> Cosa fare
Indica quante righe contengono la stringa "para", tenendo conto di maiuscole e minuscole. Rispondi solo con il numero.

> Righe estratte
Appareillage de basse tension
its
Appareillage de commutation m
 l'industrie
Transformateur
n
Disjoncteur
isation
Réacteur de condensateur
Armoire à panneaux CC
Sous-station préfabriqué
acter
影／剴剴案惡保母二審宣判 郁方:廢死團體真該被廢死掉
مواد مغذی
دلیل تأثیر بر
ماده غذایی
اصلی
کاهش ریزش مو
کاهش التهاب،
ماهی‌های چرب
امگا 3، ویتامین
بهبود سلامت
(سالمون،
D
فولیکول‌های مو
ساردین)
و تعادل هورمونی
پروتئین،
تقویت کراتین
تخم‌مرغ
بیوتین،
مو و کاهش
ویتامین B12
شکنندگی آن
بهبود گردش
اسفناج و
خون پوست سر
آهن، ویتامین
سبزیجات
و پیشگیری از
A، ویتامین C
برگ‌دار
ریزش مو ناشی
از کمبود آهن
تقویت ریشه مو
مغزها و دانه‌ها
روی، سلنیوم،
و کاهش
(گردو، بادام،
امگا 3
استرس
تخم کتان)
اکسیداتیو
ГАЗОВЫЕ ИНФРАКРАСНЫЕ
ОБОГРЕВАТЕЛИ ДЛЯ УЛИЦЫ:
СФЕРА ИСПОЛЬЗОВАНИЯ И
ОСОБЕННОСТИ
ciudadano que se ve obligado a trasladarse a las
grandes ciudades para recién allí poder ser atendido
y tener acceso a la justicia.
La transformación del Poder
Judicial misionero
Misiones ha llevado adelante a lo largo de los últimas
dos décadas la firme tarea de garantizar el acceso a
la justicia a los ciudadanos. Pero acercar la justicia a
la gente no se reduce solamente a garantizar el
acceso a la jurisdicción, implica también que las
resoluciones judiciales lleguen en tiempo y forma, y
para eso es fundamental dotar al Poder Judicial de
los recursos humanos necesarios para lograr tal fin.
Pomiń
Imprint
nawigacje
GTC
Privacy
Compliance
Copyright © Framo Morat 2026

> Risultato
3